Der Fehler in Situationen der Art hat gewöhnlich in der Ziellosigkeit und Unentschlossenheit gelegen, womit an die Benutzung und Ausbeutung herangetreten wurde. Der Große Kurfürst und Friedrich der Große hatten klare Vorstellungen von der Schädlichkeit halber Maßregeln in Fällen, wo es sich um Parteinahme oder um Androhung derselben handelte. So lange Preußen nicht zu einem der deutschen Nationalität annähernd entsprechenden Staatsgebilde gelangt war, so lange es nicht nach dem Ausdruck, dessen sich der Fürst Metternich mir gegenüber bediente, zu den »saturirten« Staaten gehörte, mußte es seine Politik mit dem angeführten Worte Friedrichs des Großen en vedette einrichten. Nun hat aber eine vedette eine Existenzberechtigung nur mit einer schlagfertigen Truppe hinter sich; ohne eine solche und ohne den Entschluß, sie activ zu verwenden, sei es für, sei es gegen eine der streitenden Parteien, konnte die preußische Politik von dem Einwerfen ihres europäischen Gewichtes bei Gelegenheiten wie die[208] von Reichenbach keinen materiellen Vortheil, weder in Polen, noch in Deutschland, sondern nur die Verstimmung und das Mißtrauen seiner beiden Nachbarn erzielen. Noch heute erkennt man in geschichtlichen Urtheilen chauvinistischer Landsleute die Genugthuung, mit welcher die schiedsrichterliche Rolle, die von Berlin aus auf den Streit im Orient ausgeübt werden konnte, das preußische Selbstgefühl erfüllte; die Reichenbacher Convention gilt ihnen als ein Höhepunkt auf dem Niveau Friedericianischer Politik, von welchem an der Abstieg und das Sinken durch die Pillnitzer Verhandlungen, den Basler Frieden, bis nach Tilsit erfolgte.

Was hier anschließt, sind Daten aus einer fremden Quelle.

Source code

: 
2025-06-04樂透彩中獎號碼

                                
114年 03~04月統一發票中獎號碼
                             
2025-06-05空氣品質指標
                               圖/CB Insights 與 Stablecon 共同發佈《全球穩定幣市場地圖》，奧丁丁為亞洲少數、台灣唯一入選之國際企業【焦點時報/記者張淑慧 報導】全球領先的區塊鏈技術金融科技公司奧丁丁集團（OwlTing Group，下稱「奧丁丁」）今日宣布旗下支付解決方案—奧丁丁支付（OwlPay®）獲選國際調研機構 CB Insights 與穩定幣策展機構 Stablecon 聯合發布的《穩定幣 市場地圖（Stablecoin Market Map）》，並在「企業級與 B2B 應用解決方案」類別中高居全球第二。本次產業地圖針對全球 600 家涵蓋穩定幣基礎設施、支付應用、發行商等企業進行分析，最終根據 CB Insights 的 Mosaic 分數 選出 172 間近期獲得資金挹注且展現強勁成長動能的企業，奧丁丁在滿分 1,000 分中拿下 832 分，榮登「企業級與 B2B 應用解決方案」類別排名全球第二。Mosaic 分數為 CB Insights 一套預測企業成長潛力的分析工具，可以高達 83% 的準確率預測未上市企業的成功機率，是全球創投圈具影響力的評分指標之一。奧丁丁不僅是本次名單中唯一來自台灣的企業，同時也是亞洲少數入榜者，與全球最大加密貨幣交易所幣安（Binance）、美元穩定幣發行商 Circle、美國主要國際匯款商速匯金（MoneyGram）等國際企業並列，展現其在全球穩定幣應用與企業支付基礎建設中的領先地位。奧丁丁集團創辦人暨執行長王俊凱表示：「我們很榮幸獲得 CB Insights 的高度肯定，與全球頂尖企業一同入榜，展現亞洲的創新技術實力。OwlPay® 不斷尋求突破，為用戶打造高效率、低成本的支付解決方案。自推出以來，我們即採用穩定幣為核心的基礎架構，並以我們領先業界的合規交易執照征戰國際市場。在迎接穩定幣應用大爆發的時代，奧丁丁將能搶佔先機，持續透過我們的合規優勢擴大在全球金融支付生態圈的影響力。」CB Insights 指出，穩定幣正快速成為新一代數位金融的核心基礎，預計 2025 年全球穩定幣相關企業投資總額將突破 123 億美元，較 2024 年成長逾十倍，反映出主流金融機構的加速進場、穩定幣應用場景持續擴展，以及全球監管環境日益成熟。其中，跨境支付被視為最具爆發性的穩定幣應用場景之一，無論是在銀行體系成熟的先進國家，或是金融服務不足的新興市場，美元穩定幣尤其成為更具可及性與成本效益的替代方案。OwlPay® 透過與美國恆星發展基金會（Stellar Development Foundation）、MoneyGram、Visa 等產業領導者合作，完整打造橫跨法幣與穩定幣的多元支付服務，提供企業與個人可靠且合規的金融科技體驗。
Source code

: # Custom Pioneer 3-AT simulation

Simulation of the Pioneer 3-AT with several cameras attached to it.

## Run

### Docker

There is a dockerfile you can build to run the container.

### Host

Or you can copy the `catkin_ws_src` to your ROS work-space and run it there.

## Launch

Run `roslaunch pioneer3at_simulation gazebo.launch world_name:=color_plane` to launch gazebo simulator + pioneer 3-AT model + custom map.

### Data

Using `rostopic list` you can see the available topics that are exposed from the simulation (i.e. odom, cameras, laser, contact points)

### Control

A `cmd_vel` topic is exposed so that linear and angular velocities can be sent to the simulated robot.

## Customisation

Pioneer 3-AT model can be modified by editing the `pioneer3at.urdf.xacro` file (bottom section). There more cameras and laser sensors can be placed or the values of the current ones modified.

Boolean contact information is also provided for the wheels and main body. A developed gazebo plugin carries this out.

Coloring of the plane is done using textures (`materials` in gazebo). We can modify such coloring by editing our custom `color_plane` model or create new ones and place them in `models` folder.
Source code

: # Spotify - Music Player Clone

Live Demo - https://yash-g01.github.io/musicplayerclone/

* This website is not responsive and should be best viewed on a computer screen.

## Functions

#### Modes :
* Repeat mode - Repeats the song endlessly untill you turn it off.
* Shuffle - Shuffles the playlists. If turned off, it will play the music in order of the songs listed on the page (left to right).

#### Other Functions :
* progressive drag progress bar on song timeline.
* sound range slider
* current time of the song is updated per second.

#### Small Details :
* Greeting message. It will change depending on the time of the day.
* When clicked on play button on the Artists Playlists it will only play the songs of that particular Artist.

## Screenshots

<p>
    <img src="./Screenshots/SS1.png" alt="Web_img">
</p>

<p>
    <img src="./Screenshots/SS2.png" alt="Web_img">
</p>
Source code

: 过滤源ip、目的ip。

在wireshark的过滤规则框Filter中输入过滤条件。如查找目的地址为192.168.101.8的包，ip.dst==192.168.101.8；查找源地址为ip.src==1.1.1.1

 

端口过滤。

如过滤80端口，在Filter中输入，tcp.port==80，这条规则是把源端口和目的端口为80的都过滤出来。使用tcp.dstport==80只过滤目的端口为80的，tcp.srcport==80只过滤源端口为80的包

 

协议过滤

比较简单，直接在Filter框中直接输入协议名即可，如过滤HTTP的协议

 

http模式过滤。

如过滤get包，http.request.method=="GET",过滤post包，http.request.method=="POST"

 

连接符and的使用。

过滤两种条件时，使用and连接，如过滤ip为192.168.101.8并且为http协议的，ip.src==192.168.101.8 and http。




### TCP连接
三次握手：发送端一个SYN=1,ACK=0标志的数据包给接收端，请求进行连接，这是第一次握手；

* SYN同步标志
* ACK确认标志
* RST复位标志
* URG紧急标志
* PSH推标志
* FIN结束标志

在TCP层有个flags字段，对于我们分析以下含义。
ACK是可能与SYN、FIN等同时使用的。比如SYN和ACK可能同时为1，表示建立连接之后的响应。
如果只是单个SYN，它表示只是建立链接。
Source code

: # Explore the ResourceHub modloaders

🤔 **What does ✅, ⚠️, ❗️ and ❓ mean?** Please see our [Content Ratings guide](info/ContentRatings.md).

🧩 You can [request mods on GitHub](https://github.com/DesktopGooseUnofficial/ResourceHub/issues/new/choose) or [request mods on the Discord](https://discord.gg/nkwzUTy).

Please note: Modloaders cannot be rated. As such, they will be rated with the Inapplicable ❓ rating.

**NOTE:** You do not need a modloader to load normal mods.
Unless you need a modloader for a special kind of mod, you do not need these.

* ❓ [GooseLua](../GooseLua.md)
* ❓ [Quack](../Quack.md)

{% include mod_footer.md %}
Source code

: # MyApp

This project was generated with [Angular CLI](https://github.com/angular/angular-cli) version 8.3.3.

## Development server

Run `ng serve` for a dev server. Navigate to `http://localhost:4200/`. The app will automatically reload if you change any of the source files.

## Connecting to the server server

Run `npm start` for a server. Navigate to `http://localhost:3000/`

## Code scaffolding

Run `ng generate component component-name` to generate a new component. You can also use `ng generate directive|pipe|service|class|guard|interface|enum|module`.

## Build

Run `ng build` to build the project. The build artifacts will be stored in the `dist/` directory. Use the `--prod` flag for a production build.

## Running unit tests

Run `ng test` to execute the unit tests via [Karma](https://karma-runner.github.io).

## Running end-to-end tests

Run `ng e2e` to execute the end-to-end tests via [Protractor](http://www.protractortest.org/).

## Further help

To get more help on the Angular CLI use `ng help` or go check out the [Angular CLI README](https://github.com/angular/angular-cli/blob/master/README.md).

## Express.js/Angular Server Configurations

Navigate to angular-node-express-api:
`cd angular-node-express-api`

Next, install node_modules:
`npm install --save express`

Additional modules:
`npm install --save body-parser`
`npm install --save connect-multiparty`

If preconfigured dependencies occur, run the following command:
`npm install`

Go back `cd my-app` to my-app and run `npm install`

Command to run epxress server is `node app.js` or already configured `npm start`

Wenn ich Minister Friedrich Wilhelms II. gewesen wäre, so würde ich eher dazu gerathen haben, den Ehrgeiz Oesterreichs und Rußlands in der Richtung auf den Orient zu unterstützen, aber als Kaufpreis dafür materielle Conzessionen zu verlangen, sei es auch nur auf dem Gebiet der polnischen Frage, an welcher man damals Geschmack fand, und mit Recht, so lange man Danzig und Thorn nicht besaß und an die deutsche Frage noch nicht dachte. An der Spitze von 100000 oder mehr schlagfertigen Soldaten mit der Drohung, dieselben nötigenfalls in Tätigkeit zu setzen und den Krieg gegen Frankreich Oesterreich allein zu überlassen, würde die preußische Politik in der damaligen Situation immer Besseres haben erreichen können als den diplomatischen Triumph von Reichenbach.

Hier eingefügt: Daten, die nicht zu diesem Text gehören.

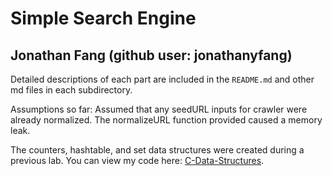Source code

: # Simple Search Engine
## Jonathan Fang (github user: jonathanyfang)

Detailed descriptions of each part are included in the `README.md` and other md files in each subdirectory. 

Assumptions so far: Assumed that any seedURL inputs for crawler were already normalized. The normalizeURL function provided caused a memory leak.

The counters, hashtable, and set data structures were created during a previous lab. You can view my code here: [C-Data-Structures](https://github.com/jonathanyfang/C-Data-Structures).
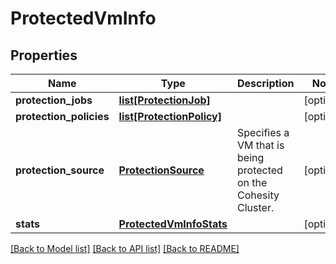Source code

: # ProtectedVmInfo

## Properties
Name | Type | Description | Notes
------------ | ------------- | ------------- | -------------
**protection_jobs** | [**list[ProtectionJob]**](ProtectionJob.md) |  | [optional] 
**protection_policies** | [**list[ProtectionPolicy]**](ProtectionPolicy.md) |  | [optional] 
**protection_source** | [**ProtectionSource**](ProtectionSource.md) | Specifies a VM that is being protected on the Cohesity Cluster. | [optional] 
**stats** | [**ProtectedVmInfoStats**](ProtectedVmInfoStats.md) |  | [optional] 

[[Back to Model list]](../README.md#documentation-for-models) [[Back to API list]](../README.md#documentation-for-api-endpoints) [[Back to README]](../README.md)


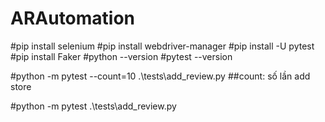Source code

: # ARAutomation
<!-- Setting Selenium Python -->
#pip install selenium
#pip install webdriver-manager
#pip install -U pytest
#pip install Faker
#python --version
#pytest --version

<!-- Run -->

#python -m pytest --count=10 .\tests\add_review.py
##count: số lần add store

#python -m pytest .\tests\add_review.py

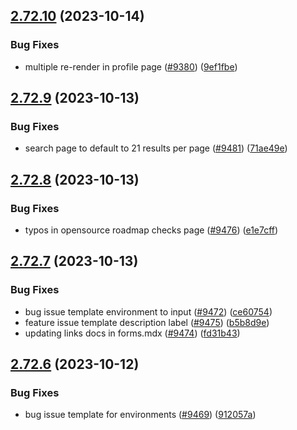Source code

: ## [2.72.10](https://github.com/EddieHubCommunity/BioDrop/compare/v2.72.9...v2.72.10) (2023-10-14)


### Bug Fixes

* multiple re-render in profile page ([#9380](https://github.com/EddieHubCommunity/BioDrop/issues/9380)) ([9ef1fbe](https://github.com/EddieHubCommunity/BioDrop/commit/9ef1fbe7ced5b4c9f53c2d3aa84769a8c83712c0))



## [2.72.9](https://github.com/EddieHubCommunity/BioDrop/compare/v2.72.8...v2.72.9) (2023-10-13)


### Bug Fixes

* search page to default to 21 results per page ([#9481](https://github.com/EddieHubCommunity/BioDrop/issues/9481)) ([71ae49e](https://github.com/EddieHubCommunity/BioDrop/commit/71ae49eb7b8768f42fe32cc76817a8c36c34f502))



## [2.72.8](https://github.com/EddieHubCommunity/BioDrop/compare/v2.72.7...v2.72.8) (2023-10-13)


### Bug Fixes

* typos in opensource roadmap checks page ([#9476](https://github.com/EddieHubCommunity/BioDrop/issues/9476)) ([e1e7cff](https://github.com/EddieHubCommunity/BioDrop/commit/e1e7cffa7193abdc3eabca8e3392672caa0c86ab))



## [2.72.7](https://github.com/EddieHubCommunity/BioDrop/compare/v2.72.6...v2.72.7) (2023-10-13)


### Bug Fixes

* bug issue template environment to input ([#9472](https://github.com/EddieHubCommunity/BioDrop/issues/9472)) ([ce60754](https://github.com/EddieHubCommunity/BioDrop/commit/ce607545b4de2911a3a454cba084ac1999b89765))
* feature issue template description label ([#9475](https://github.com/EddieHubCommunity/BioDrop/issues/9475)) ([b5b8d9e](https://github.com/EddieHubCommunity/BioDrop/commit/b5b8d9e73187f8748d4a505a3c05632e9eda2433))
* updating links docs in forms.mdx ([#9474](https://github.com/EddieHubCommunity/BioDrop/issues/9474)) ([fd31b43](https://github.com/EddieHubCommunity/BioDrop/commit/fd31b43615fa05bdd024c869117d981b543a3689))



## [2.72.6](https://github.com/EddieHubCommunity/BioDrop/compare/v2.72.5...v2.72.6) (2023-10-12)


### Bug Fixes

* bug issue template for environments ([#9469](https://github.com/EddieHubCommunity/BioDrop/issues/9469)) ([912057a](https://github.com/EddieHubCommunity/BioDrop/commit/912057a6cc27feeaae2c2c07713f3eec9129afed))



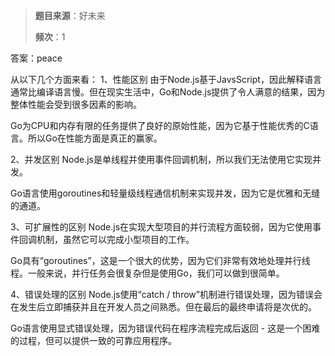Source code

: > **题目来源**：好未来
>
> **频次**：1

答案：peace

从以下几个方面来看：
1、性能区别
由于Node.js基于JavsScript，因此解释语言通常比编译语言慢。但在现实生活中，Go和Node.js提供了令人满意的结果，因为整体性能会受到很多因素的影响。

Go为CPU和内存有限的任务提供了良好的原始性能，因为它基于性能优秀的C语言。所以Go在性能方面是真正的赢家。

2、并发区别
Node.js是单线程并使用事件回调机制，所以我们无法使用它实现并发。

Go语言使用goroutines和轻量级线程通信机制来实现并发，因为它是优雅和无缝的通道。

3、可扩展性的区别
Node.js在实现大型项目的并行流程方面较弱，因为它使用事件回调机制，虽然它可以完成小型项目的工作。

Go具有“goroutines”，这是一个很大的优势，因为它们非常有效地处理并行线程。一般来说，并行任务会很复杂但是使用Go，我们可以做到很简单。

4、错误处理的区别
Node.js使用“catch / throw”机制进行错误处理，因为错误会在发生后立即捕获并且在开发人员之间熟悉。但在最后的最终申请将是次优的。

Go语言使用显式错误处理，因为错误代码在程序流程完成后返回 - 这是一个困难的过程，但可以提供一致的可靠应用程序。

Man findet, daß die Geschichte des Hauses Oesterreich seit Karl V. eine Reihe versäumter Gelegenheiten zeigt, für welche man in den meisten Fällen die jedesmaligen Beichtväter der regierenden Herrn verantwortlich machte; aber die Geschichte Preußens, allein innerhalb der letzten 100 Jahre, ist nicht weniger reich an solchen Versäumnissen. Wenn die Gelegenheit zur Zeit der Reichenbacher Convention, richtig benutzt, keinen befriedigenden, aber doch immer einen Fortschritt in der Laufbahn Preußens gebracht haben könnte, so war eine Evolution in größerem Stile schon 1805 möglich, wo die preußische Politik besser militärisch als diplomatisch gegen Frankreich, für Oesterreich und Rußland hätte eingesetzt werden können, aber nicht gratis. Die Bedingungen, unter denen man den Beistand leisten oder geleistet haben sollte, konnte nicht ein Minister wie Haugwitz, sondern nur ein Feldherr an der Spitze von 150000 Mann in Böhmen oder Bayern durchsetzen. Was 1806 post festem geschah, konnte 1805 von entscheidender Wirkung sein. Was in Oesterreich die Beichtväter, das haben in Preußen Cabinetsräthe und ehrliche, aber beschränkte General-Adjutanten an versäumten Gelegenheiten zu Stande gebracht.